PROVIDED DATA:
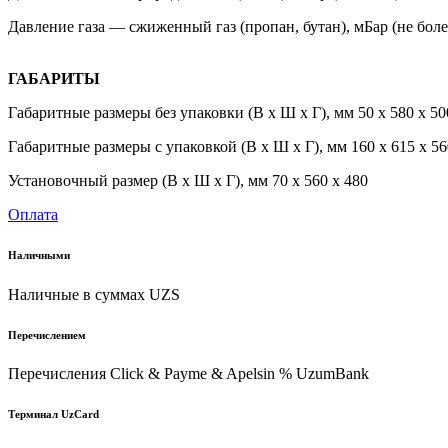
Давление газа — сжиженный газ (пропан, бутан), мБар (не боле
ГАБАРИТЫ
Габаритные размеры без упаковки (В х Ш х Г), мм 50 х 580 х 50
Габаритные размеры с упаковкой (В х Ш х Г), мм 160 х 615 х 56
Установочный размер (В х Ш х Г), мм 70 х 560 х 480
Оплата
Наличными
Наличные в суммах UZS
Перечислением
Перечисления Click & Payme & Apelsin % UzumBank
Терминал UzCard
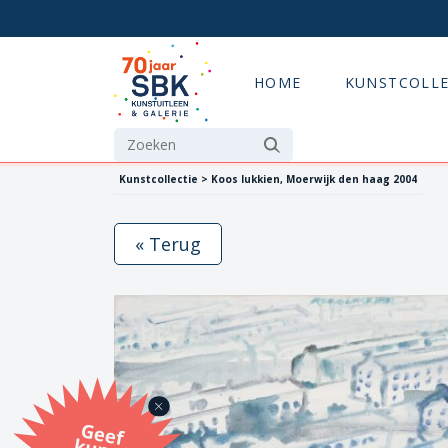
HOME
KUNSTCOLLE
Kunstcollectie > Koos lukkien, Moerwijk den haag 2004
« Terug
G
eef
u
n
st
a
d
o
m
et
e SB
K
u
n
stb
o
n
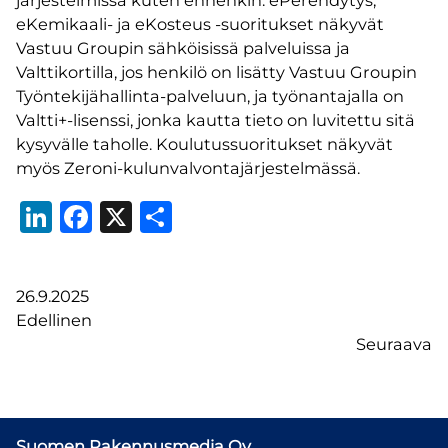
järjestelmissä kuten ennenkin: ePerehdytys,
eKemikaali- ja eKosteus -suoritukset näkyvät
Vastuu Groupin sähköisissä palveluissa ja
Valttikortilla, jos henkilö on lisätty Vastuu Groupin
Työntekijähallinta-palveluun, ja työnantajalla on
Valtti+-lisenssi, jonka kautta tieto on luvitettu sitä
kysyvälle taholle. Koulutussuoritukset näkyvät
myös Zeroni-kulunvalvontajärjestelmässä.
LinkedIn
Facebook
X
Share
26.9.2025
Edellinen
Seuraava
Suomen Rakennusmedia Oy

WORK TASK:
Exclude images and repeat all entries exactly.

REPLY:
Давление газа — сжиженный газ (пропан, бутан), мБар (не боле
ГАБАРИТЫ
Габаритные размеры без упаковки (В х Ш х Г), мм 50 х 580 х 50
Габаритные размеры с упаковкой (В х Ш х Г), мм 160 х 615 х 56
Установочный размер (В х Ш х Г), мм 70 х 560 х 480
Оплата
Наличными
Наличные в суммах UZS
Перечислением
Перечисления Click & Payme & Apelsin % UzumBank
Терминал UzCard
HOME
KUNSTCOLLE
Kunstcollectie > Koos lukkien, Moerwijk den haag 2004
« Terug
G
eef
u
n
st
a
d
o
m
et
e SB
K
u
n
stb
o
n
järjestelmissä kuten ennenkin: ePerehdytys,
eKemikaali- ja eKosteus -suoritukset näkyvät
Vastuu Groupin sähköisissä palveluissa ja
Valttikortilla, jos henkilö on lisätty Vastuu Groupin
Työntekijähallinta-palveluun, ja työnantajalla on
Valtti+-lisenssi, jonka kautta tieto on luvitettu sitä
kysyvälle taholle. Koulutussuoritukset näkyvät
myös Zeroni-kulunvalvontajärjestelmässä.
LinkedIn
Facebook
X
Share
26.9.2025
Edellinen
Seuraava
Suomen Rakennusmedia Oy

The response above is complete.